Ahora que se finaliza el año litúrgico en las misas se nos viene hablando del fin del mundo. Estos últimos domingos las lecturas han tratado de este tema. Cuando hablamos del fin pudiéramos verlo en su doble sentido: el fin de nuestra existencia en este mundo que llegará inexorablemente o lo que en teología se conoce como la Parusía que es la segunda venida de Cristo al final de los tiempos.
Sería bueno que nos preguntemos cuál ha de ser nuestra actitud ante lo que es inevitable. Considero que bien podríamos resumirlas en tres.
La primera la conforman aquellos que no creen en una vida después de esta vida. En tiempo de Jesús este grupo era representado por los saduceos. Hoy nos topamos con los que dicen ser ateo. Es decir, no creen en un Dios personal que nos ofrezca la posibilidad de la salvación.
A este mismo grupo se unen los llamados agnósticos que vienen a ser los ateos prácticos o los que “pasan” del tema de Dios. Quienes no se plantean su existencia ni les interesa saber de Él. Considero que son más de cuantos imaginamos. Incluso muchos bautizados no son verdaderos discípulos de Cristo sino que viven una indiferencia religiosa generalizada. En parte se debe a que el tema de la muerte no es algo atractivo. A muy pocos les place hablar de esas cosas y, aunque dicen creer en la vida después de la vida, desearían no tener que pasar por ese trance.
Otra actitud diametralmente opuesta a la primera la forman aquellos que se mueren en la víspera. Es decir, viven temiendo el día en que pasarán de este mundo o sufriendo solo al pensar en que sus seres queridos tendrán que morir.
Hay quienes incluso se mueren el día en que muere algún ser cercano y lo entierran 30 años después porque se empeñaron en vivir en el pasado. Fueron incapaces de reponerse ante su gran pérdida.
Pero también los hay quienes ante la muerte deciden vivir sin trabajar y sin deseos de superarse. San Pablo les invita a trabajar para vivir: “quien no trabaje que tampoco coma” (2 Tes, 3,10) Eso lo decía San Pablo a quienes de verdad creían en un pronto retorno de Jesús en gloria y pensaban que no tenía sentido esforzarse si estaba cercano el final de este mundo.
Pero el tiempo en Dios no se mide del mismo modo en que lo medimos nosotros. “Para Dios mil año es como un minuto y un minuto como mil años” (2Pe. 3,8) Por derivación aquí incluimos a quienes se han dejado llevar por la flojera; a quienes son incapaces de producir y solo esperan a recibir lo que se comen. Andan por la vida con la mano extendida esperando a que los alimenten. Son incapaces de ser proactivos y no emprenden nada que les ayude a superarse. Son quienes dependen de “papá gobierno” y esperan a que todo se lo regalen. Ayer fue un pernil que nunca llegó, hoy puede ser una bolsa de clap o una mísera pensión con la que se trata de comprar las conciencias de los electores.
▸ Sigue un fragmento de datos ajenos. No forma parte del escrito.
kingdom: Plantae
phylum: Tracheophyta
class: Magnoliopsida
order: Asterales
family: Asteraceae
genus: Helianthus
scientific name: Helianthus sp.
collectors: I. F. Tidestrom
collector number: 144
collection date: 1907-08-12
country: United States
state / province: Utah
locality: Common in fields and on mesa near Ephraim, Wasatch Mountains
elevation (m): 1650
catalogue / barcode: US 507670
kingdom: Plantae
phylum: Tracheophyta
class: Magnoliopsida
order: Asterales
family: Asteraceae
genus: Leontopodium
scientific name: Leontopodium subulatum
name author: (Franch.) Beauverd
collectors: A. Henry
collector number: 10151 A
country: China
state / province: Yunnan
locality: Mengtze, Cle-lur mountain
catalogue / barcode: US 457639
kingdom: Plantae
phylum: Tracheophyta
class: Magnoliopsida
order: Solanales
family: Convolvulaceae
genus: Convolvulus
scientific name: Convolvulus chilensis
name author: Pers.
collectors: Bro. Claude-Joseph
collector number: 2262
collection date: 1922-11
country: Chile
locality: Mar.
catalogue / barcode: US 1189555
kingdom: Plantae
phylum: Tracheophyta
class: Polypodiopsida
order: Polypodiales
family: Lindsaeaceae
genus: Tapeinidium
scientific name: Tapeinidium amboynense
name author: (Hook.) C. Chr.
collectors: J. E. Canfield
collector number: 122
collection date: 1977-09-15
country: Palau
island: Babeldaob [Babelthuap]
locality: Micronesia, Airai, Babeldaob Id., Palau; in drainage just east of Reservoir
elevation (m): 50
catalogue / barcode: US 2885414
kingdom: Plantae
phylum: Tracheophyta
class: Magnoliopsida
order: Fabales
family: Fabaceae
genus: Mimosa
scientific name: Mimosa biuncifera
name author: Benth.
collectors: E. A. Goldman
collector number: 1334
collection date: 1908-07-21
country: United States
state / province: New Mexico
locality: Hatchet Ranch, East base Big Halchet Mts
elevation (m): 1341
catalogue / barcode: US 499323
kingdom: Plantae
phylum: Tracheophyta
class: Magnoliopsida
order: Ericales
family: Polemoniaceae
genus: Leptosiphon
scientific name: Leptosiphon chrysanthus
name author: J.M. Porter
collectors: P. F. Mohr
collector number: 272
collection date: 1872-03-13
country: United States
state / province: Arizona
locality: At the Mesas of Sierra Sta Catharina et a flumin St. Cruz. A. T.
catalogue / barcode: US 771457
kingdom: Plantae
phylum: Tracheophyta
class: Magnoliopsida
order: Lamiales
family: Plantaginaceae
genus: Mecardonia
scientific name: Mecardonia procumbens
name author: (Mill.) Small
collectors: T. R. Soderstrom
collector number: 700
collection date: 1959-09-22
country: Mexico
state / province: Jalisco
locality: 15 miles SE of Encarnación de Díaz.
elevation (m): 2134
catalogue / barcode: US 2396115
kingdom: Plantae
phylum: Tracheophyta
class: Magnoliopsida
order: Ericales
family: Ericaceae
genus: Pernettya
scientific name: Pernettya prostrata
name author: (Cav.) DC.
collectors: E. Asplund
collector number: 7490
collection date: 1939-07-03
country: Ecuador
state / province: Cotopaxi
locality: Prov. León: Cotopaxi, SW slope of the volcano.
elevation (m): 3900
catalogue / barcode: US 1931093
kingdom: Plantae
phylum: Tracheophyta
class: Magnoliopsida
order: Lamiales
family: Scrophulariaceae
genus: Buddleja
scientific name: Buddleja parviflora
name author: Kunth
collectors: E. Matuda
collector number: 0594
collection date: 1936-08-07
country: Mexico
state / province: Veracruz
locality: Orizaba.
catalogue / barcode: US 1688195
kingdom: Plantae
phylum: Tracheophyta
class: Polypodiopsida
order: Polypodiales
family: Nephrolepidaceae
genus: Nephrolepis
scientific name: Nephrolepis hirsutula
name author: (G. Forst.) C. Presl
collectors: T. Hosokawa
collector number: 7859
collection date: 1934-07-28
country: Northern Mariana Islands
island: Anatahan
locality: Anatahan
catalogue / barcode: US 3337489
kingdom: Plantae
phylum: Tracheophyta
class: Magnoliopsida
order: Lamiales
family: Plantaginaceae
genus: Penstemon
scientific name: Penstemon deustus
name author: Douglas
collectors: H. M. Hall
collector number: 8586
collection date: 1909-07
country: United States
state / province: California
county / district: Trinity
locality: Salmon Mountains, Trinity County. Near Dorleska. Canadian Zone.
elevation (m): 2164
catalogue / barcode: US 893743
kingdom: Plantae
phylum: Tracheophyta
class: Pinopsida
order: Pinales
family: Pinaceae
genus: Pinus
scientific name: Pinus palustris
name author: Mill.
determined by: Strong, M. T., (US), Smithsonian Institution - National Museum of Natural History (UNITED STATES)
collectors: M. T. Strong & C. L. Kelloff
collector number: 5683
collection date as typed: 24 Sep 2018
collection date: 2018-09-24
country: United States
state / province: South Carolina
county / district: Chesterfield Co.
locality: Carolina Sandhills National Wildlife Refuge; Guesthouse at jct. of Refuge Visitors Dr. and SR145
La tercera de las actitudes la forman quienes procuran llevar una vida acorde con el evangelio y hacen de este mundo un pedazo de cielo que de seguro se prolongará después de la salida de él.
Aquellos que tratan de dejar el mundo mejor de cómo lo encontraron; quienes se esfuerzan por sembrar aunque jamás lleguen a ver el fruto de sus esfuerzos. Aquellos que disfrutan la vida y luchan por ser felices haciendo felices a quienes aquí tuvieron; quienes se levantan cada vez que caen y están dispuestos a perdonar y a no llevar cuenta del mal que le hicieron. Quienes practican la misericordia porque saben que Alguien la practicará con ellos llegado el momento.
Alguien dijo una vez que cuando un hombre viene a este mundo, llora mientras los demás ríen, pero hay que vivir de tal manera que cuando salgamos de él, nosotros riamos mientras que los demás lloren por nuestra partida.